*** Listed entries ***

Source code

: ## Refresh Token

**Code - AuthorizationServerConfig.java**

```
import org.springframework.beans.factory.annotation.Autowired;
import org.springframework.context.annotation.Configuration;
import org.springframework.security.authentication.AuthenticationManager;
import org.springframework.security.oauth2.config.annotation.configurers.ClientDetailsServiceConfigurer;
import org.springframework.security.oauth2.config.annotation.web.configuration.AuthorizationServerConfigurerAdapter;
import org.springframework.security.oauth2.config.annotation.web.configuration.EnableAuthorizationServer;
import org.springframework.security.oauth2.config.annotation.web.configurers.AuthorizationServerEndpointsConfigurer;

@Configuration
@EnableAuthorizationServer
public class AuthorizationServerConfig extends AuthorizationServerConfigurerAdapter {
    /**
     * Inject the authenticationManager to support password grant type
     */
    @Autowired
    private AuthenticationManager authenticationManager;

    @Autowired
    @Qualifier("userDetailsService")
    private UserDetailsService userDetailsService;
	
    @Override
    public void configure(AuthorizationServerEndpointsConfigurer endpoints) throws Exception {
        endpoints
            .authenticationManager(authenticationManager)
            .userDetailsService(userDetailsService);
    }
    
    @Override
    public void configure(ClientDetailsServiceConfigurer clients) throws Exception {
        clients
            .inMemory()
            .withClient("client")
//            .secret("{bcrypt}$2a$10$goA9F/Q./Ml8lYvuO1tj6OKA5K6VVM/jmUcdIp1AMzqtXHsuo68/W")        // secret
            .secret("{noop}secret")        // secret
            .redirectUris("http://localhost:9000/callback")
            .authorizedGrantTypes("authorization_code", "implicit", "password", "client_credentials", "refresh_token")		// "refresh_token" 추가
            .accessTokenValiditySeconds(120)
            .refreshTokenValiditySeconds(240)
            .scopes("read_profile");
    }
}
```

*** End of Listed entries ***
*** Listed entries ***

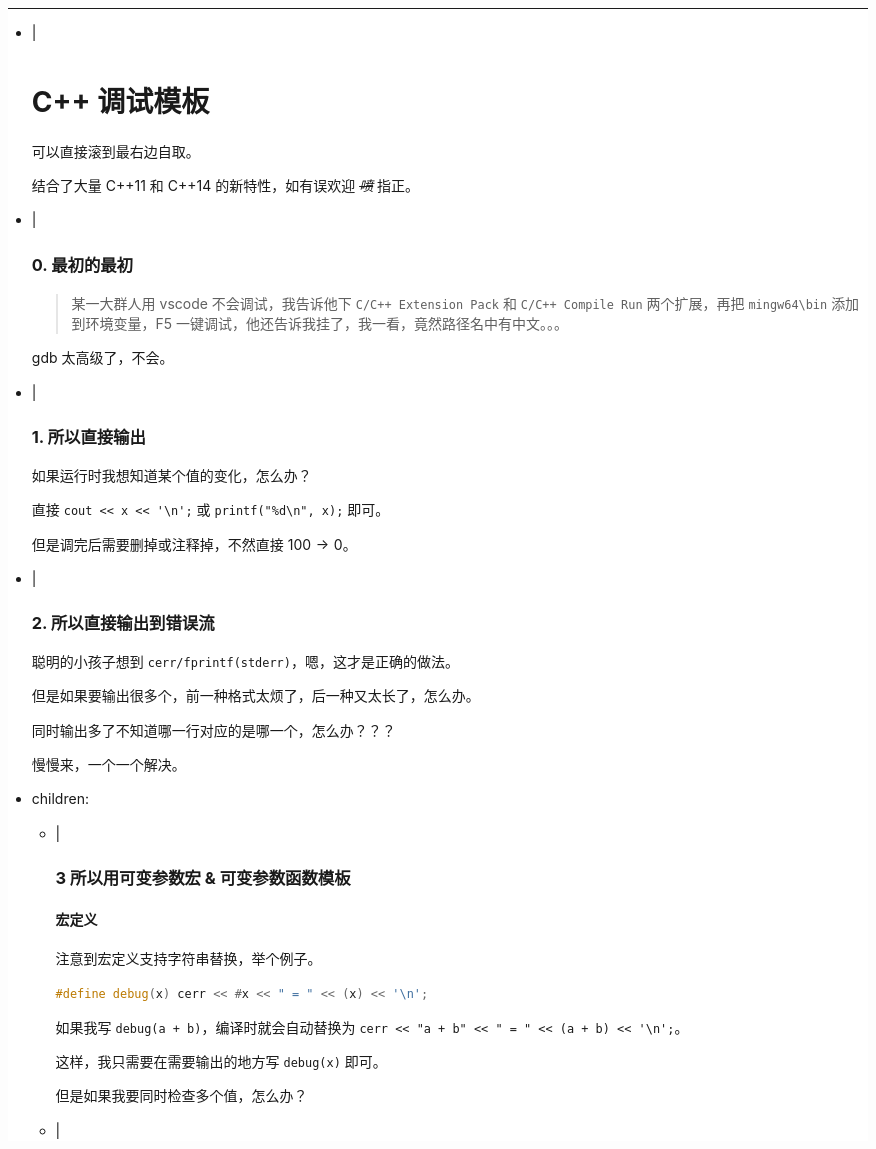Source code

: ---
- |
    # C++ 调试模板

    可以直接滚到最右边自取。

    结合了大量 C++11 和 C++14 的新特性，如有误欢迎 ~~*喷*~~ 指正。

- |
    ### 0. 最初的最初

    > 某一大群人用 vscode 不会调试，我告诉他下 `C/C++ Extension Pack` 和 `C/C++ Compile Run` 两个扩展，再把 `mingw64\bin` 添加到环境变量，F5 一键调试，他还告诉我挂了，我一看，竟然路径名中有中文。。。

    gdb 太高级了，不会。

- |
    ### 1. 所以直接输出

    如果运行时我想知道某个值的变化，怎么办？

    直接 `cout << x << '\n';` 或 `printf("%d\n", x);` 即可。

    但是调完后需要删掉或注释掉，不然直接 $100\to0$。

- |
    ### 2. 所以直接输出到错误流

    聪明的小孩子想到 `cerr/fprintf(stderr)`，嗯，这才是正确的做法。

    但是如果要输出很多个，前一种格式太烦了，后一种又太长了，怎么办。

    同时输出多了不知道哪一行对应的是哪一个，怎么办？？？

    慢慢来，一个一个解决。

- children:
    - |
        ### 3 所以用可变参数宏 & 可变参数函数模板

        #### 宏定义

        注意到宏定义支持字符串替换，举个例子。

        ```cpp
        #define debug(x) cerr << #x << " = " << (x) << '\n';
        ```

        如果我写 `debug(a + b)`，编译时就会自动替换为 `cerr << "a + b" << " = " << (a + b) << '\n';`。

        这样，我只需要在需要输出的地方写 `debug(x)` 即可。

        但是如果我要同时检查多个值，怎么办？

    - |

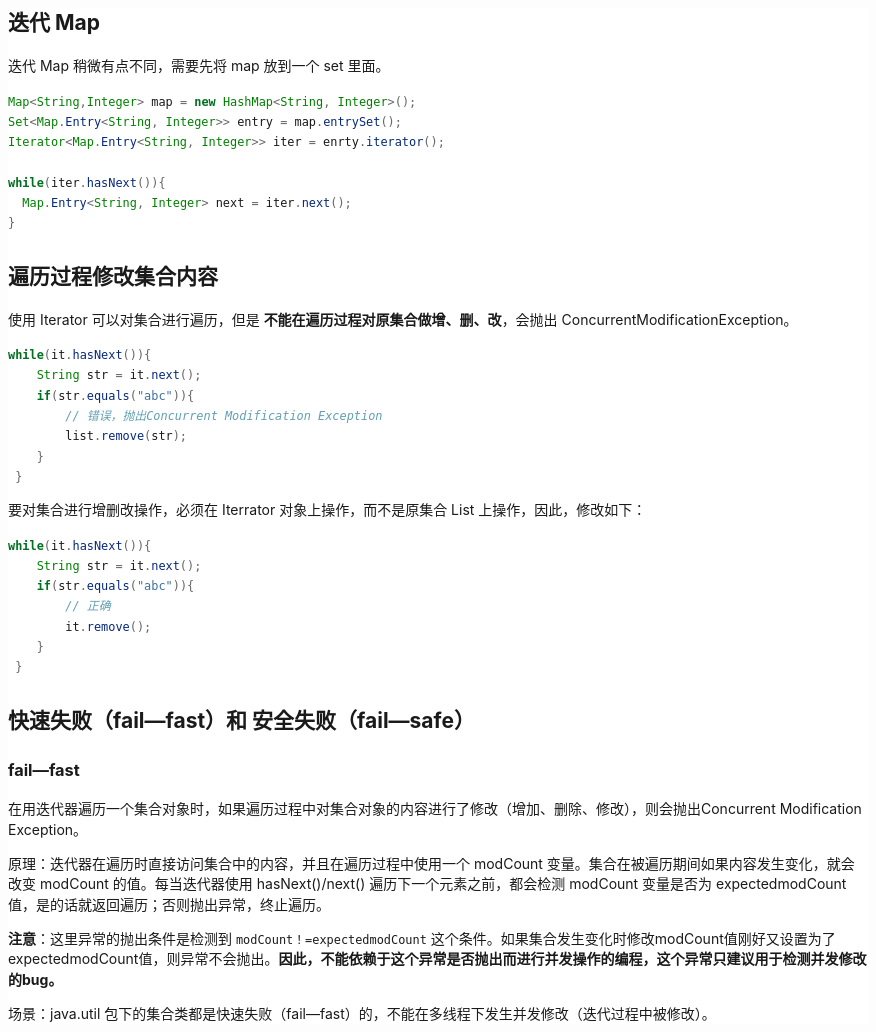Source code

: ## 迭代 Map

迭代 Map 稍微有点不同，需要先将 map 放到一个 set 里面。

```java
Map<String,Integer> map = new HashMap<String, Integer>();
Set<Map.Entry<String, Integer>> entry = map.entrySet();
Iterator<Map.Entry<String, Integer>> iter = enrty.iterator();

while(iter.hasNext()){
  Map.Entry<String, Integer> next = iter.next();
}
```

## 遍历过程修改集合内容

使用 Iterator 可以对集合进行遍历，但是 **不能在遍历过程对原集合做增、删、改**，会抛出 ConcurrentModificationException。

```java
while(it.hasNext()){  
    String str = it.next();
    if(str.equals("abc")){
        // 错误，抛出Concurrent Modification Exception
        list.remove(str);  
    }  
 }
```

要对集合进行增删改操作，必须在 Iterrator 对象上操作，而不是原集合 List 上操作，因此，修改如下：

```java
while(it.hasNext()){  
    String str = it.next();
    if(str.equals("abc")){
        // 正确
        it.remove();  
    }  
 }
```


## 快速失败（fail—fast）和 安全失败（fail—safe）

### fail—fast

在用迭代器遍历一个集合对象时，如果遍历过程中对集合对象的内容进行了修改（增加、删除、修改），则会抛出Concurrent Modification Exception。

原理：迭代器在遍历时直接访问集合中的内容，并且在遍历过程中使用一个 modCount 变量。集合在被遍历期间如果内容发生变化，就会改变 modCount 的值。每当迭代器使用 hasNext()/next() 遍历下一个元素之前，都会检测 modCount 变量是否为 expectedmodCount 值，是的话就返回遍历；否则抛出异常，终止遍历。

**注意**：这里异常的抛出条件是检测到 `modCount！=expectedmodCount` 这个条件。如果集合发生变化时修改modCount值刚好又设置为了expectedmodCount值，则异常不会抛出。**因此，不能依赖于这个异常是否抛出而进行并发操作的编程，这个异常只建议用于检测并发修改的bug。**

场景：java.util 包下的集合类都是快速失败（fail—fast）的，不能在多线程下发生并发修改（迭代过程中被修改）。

*** End of Listed entries ***

▶ **Action item**
In the entries above, copy each line that contains the string "springframework".

▶ **Response**
import org.springframework.beans.factory.annotation.Autowired;
import org.springframework.context.annotation.Configuration;
import org.springframework.security.authentication.AuthenticationManager;
import org.springframework.security.oauth2.config.annotation.configurers.ClientDetailsServiceConfigurer;
import org.springframework.security.oauth2.config.annotation.web.configuration.AuthorizationServerConfigurerAdapter;
import org.springframework.security.oauth2.config.annotation.web.configuration.EnableAuthorizationServer;
import org.springframework.security.oauth2.config.annotation.web.configurers.AuthorizationServerEndpointsConfigurer;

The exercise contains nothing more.